Task brief: Search the listing for the word "levels" and copy every line where it turns up.

Material shown:
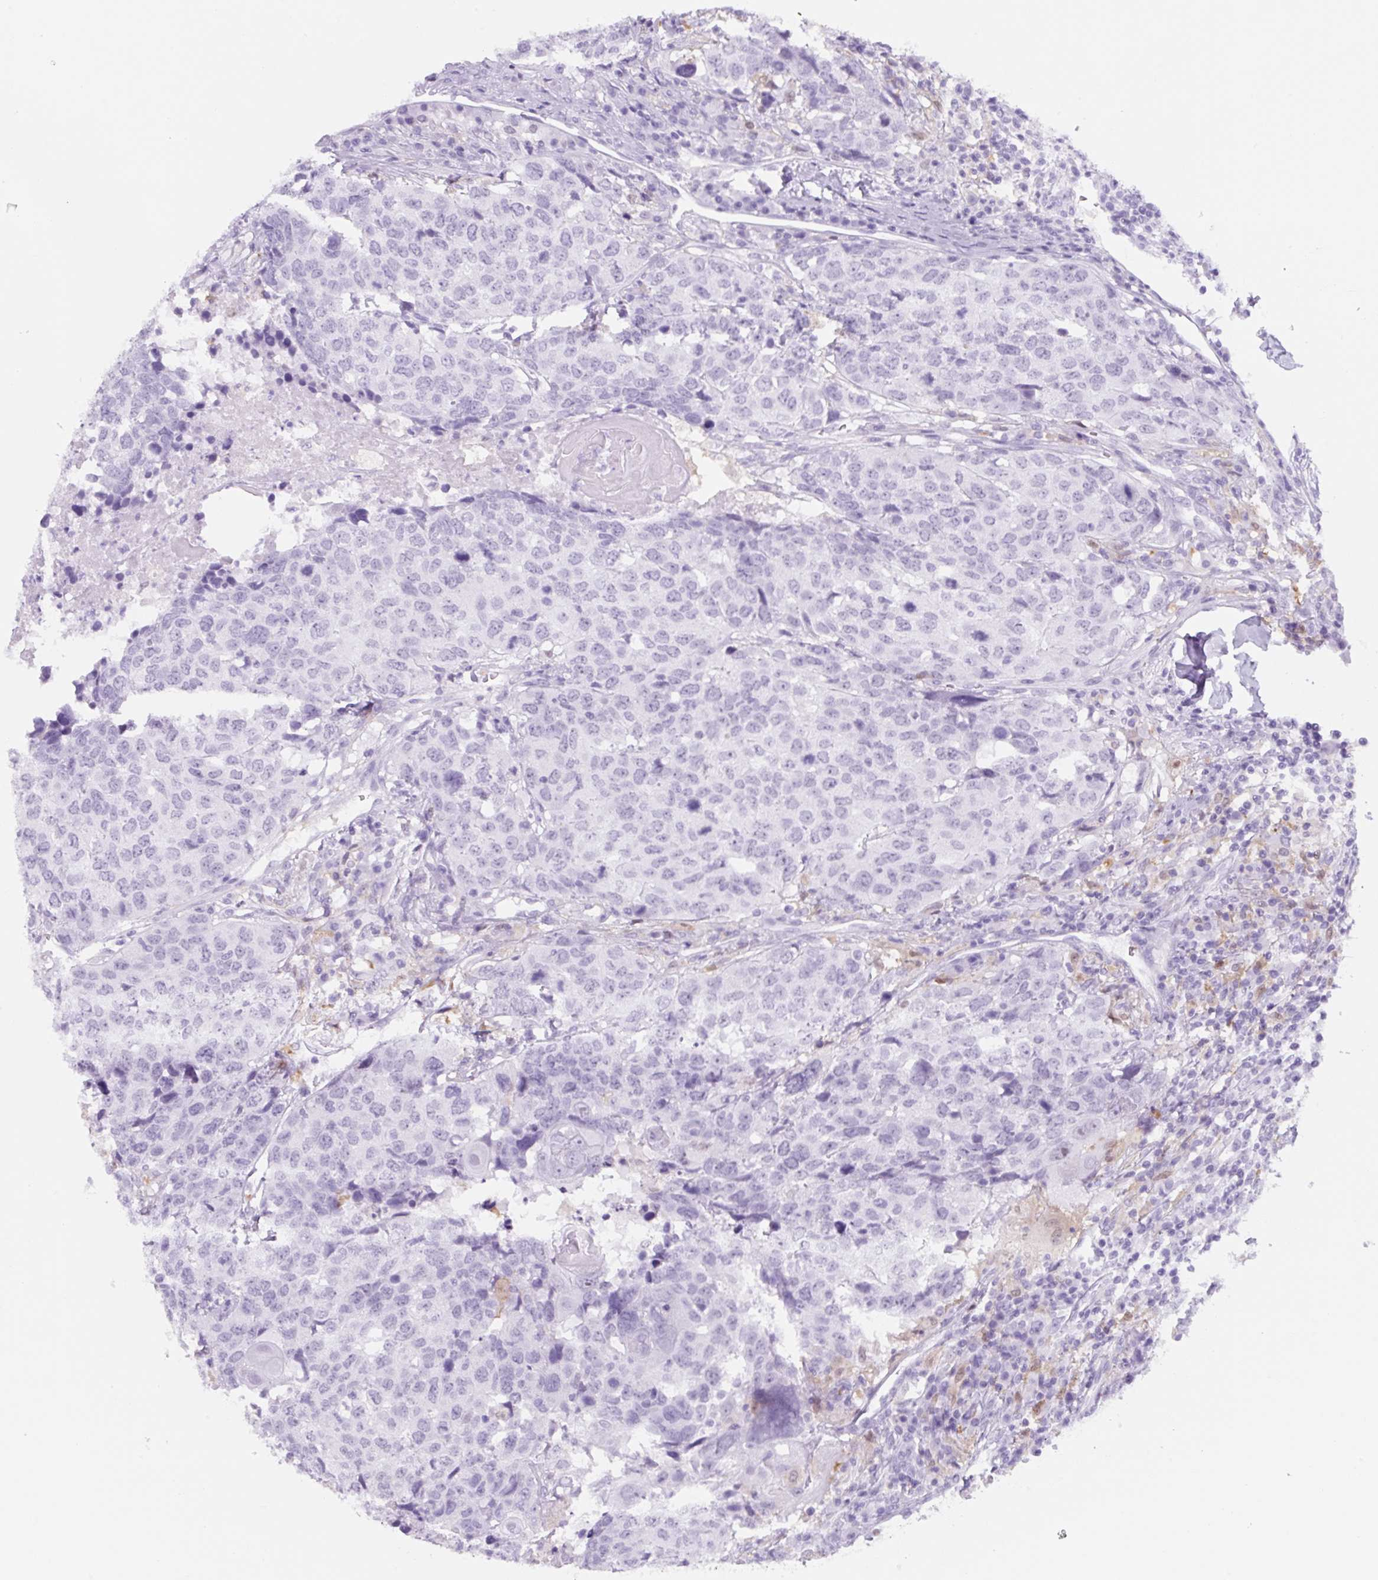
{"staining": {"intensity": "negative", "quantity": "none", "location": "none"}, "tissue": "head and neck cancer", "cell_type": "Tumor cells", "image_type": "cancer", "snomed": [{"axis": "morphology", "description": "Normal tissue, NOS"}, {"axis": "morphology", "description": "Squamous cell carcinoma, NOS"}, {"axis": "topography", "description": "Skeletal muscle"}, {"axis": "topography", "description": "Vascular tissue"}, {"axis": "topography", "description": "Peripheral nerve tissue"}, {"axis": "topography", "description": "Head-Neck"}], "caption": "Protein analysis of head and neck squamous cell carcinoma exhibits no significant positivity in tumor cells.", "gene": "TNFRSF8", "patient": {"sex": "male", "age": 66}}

...

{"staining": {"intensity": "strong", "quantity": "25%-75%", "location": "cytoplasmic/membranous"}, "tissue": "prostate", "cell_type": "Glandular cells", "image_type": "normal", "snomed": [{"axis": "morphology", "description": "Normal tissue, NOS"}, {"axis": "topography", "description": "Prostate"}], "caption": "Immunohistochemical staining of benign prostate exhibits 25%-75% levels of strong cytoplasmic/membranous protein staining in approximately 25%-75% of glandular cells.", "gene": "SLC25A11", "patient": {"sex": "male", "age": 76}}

...

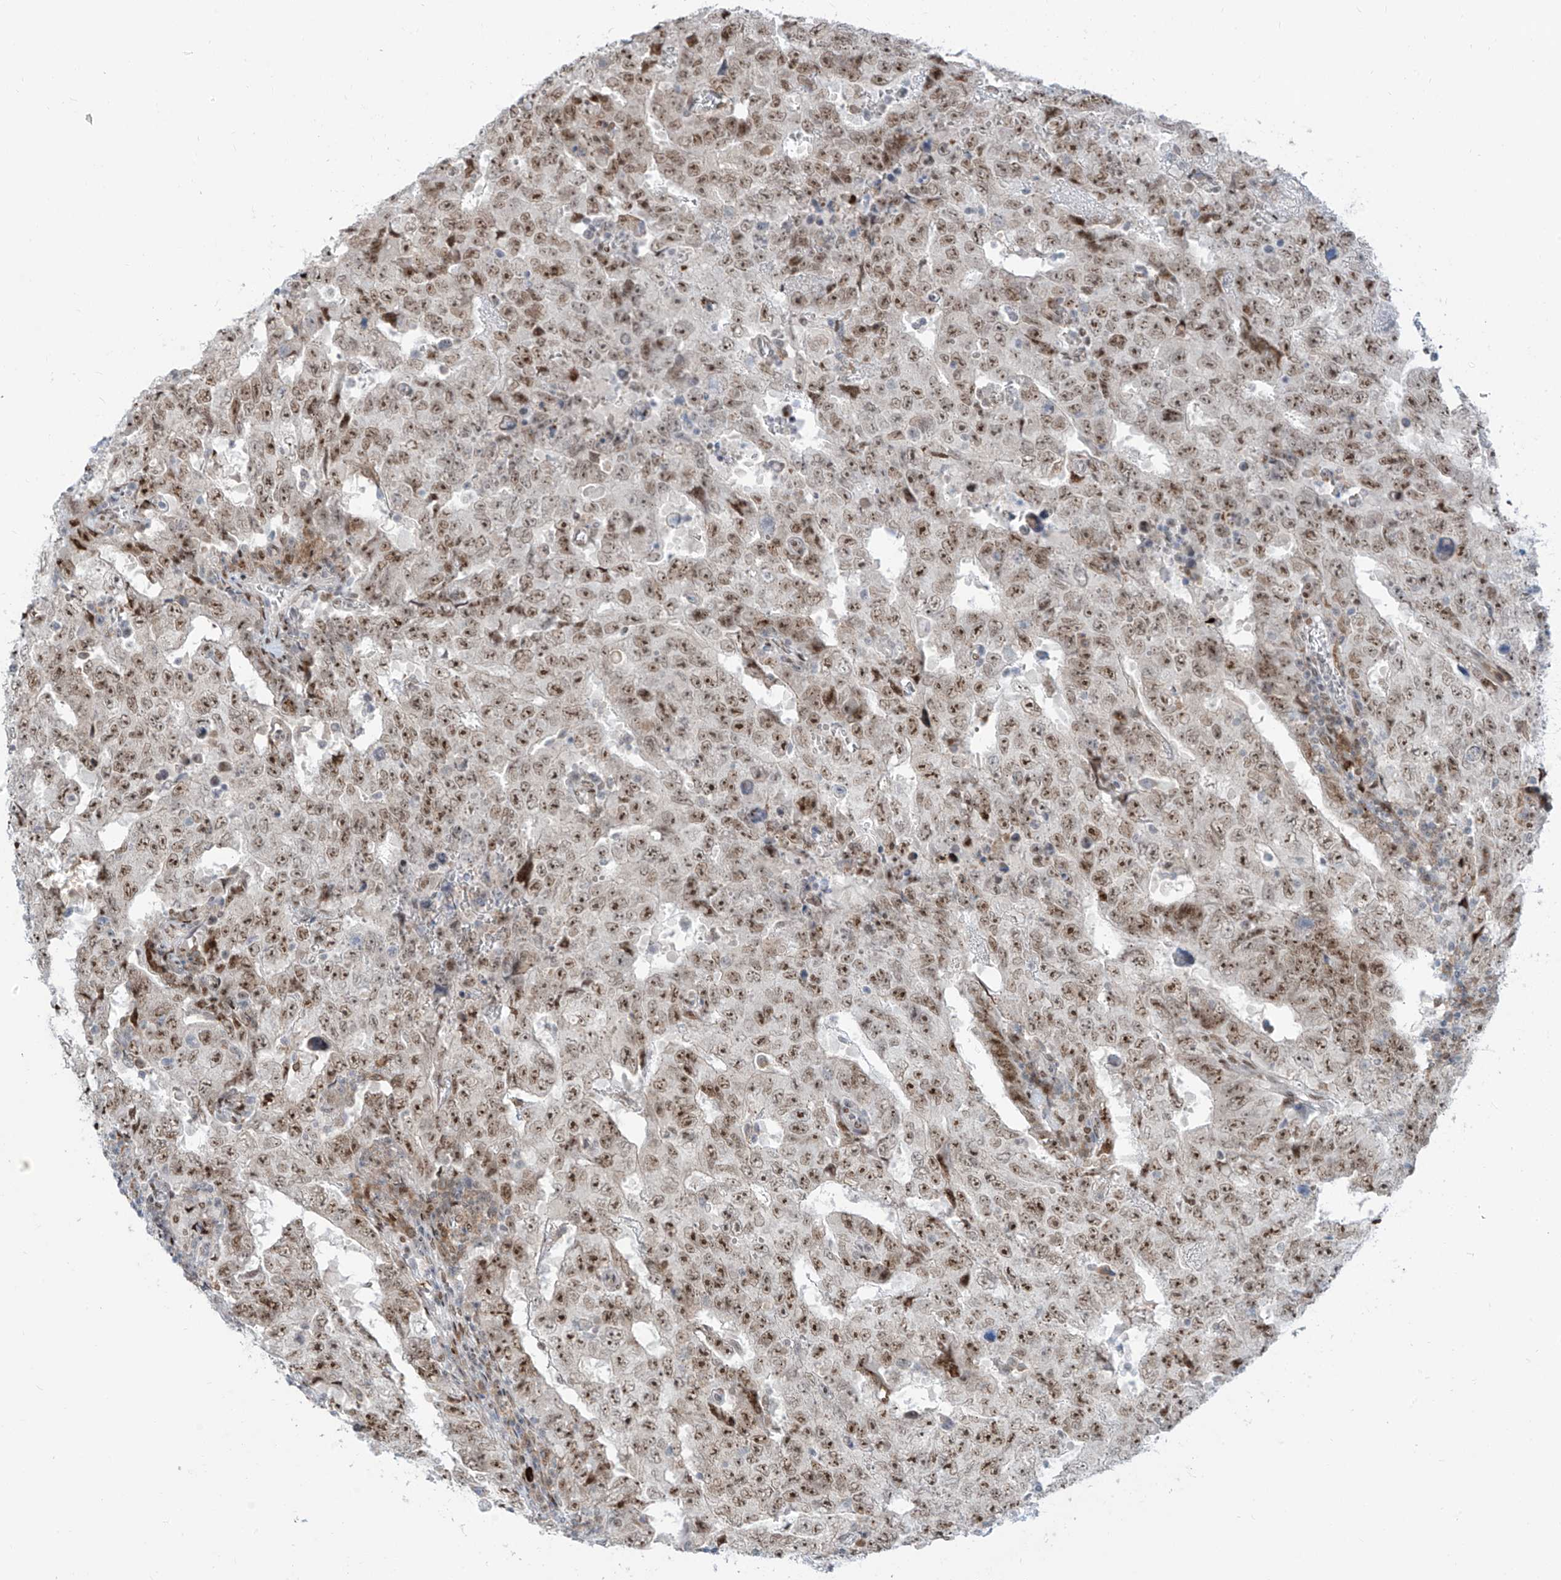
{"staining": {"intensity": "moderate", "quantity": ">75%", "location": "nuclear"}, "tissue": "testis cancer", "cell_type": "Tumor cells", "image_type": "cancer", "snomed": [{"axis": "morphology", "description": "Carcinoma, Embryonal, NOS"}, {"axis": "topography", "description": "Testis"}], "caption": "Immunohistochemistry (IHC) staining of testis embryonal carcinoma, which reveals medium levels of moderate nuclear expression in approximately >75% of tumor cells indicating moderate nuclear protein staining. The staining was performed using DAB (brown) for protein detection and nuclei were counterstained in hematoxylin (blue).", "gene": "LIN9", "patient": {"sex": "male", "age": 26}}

Solution for this task:
{"staining": {"intensity": "strong", "quantity": "25%-75%", "location": "cytoplasmic/membranous"}, "tissue": "prostate", "cell_type": "Glandular cells", "image_type": "normal", "snomed": [{"axis": "morphology", "description": "Normal tissue, NOS"}, {"axis": "topography", "description": "Prostate"}], "caption": "Immunohistochemical staining of benign prostate exhibits 25%-75% levels of strong cytoplasmic/membranous protein staining in approximately 25%-75% of glandular cells.", "gene": "SLC25A11", "patient": {"sex": "male", "age": 76}}
{"staining": {"intensity": "moderate", "quantity": ">75%", "location": "nuclear"}, "tissue": "testis cancer", "cell_type": "Tumor cells", "image_type": "cancer", "snomed": [{"axis": "morphology", "description": "Carcinoma, Embryonal, NOS"}, {"axis": "topography", "description": "Testis"}], "caption": "Immunohistochemistry (IHC) staining of testis embryonal carcinoma, which reveals medium levels of moderate nuclear expression in approximately >75% of tumor cells indicating moderate nuclear protein staining. The staining was performed using DAB (brown) for protein detection and nuclei were counterstained in hematoxylin (blue).", "gene": "LIN9", "patient": {"sex": "male", "age": 26}}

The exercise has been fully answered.